PROVIDED RECORDS
■ ■ ■ ■

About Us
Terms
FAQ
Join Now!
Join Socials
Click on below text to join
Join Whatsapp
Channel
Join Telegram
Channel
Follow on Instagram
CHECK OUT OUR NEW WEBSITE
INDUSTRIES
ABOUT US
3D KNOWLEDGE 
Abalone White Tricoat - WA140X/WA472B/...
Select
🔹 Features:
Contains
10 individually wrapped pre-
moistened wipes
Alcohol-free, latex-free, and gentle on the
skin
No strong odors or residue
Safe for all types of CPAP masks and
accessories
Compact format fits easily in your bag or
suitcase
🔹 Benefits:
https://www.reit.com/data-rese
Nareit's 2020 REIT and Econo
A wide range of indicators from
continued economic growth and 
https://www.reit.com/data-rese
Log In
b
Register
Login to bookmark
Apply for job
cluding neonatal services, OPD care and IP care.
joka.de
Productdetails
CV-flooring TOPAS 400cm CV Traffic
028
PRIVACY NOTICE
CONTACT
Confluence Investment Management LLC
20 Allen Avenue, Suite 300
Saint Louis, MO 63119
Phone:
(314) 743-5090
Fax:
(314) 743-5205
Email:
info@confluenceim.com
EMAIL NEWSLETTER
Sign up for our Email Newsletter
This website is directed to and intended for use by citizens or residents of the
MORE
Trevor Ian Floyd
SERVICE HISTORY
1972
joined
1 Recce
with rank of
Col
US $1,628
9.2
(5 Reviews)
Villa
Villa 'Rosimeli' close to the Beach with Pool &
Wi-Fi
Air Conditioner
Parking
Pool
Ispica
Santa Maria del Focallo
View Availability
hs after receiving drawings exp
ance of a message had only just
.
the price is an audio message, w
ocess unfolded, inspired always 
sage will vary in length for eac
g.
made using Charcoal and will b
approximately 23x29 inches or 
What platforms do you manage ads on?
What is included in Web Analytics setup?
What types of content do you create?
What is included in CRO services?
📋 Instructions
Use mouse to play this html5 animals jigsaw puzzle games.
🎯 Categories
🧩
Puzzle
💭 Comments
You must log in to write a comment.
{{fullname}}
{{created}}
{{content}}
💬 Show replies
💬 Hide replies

■ ■ ■ ■

JOB
Only an exact transcription of all the records above counts as an answer.

FINISHED TASK
About Us
Terms
FAQ
Join Now!
Join Socials
Click on below text to join
Join Whatsapp
Channel
Join Telegram
Channel
Follow on Instagram
CHECK OUT OUR NEW WEBSITE
INDUSTRIES
ABOUT US
3D KNOWLEDGE 
Abalone White Tricoat - WA140X/WA472B/...
Select
🔹 Features:
Contains
10 individually wrapped pre-
moistened wipes
Alcohol-free, latex-free, and gentle on the
skin
No strong odors or residue
Safe for all types of CPAP masks and
accessories
Compact format fits easily in your bag or
suitcase
🔹 Benefits:
https://www.reit.com/data-rese
Nareit's 2020 REIT and Econo
A wide range of indicators from
continued economic growth and 
https://www.reit.com/data-rese
Log In
b
Register
Login to bookmark
Apply for job
cluding neonatal services, OPD care and IP care.
joka.de
Productdetails
CV-flooring TOPAS 400cm CV Traffic
028
PRIVACY NOTICE
CONTACT
Confluence Investment Management LLC
20 Allen Avenue, Suite 300
Saint Louis, MO 63119
Phone:
(314) 743-5090
Fax:
(314) 743-5205
Email:
info@confluenceim.com
EMAIL NEWSLETTER
Sign up for our Email Newsletter
This website is directed to and intended for use by citizens or residents of the
MORE
Trevor Ian Floyd
SERVICE HISTORY
1972
joined
1 Recce
with rank of
Col
US $1,628
9.2
(5 Reviews)
Villa
Villa 'Rosimeli' close to the Beach with Pool &
Wi-Fi
Air Conditioner
Parking
Pool
Ispica
Santa Maria del Focallo
View Availability
hs after receiving drawings exp
ance of a message had only just
.
the price is an audio message, w
ocess unfolded, inspired always 
sage will vary in length for eac
g.
made using Charcoal and will b
approximately 23x29 inches or 
What platforms do you manage ads on?
What is included in Web Analytics setup?
What types of content do you create?
What is included in CRO services?
📋 Instructions
Use mouse to play this html5 animals jigsaw puzzle games.
🎯 Categories
🧩
Puzzle
💭 Comments
You must log in to write a comment.
{{fullname}}
{{created}}
{{content}}
💬 Show replies
💬 Hide replies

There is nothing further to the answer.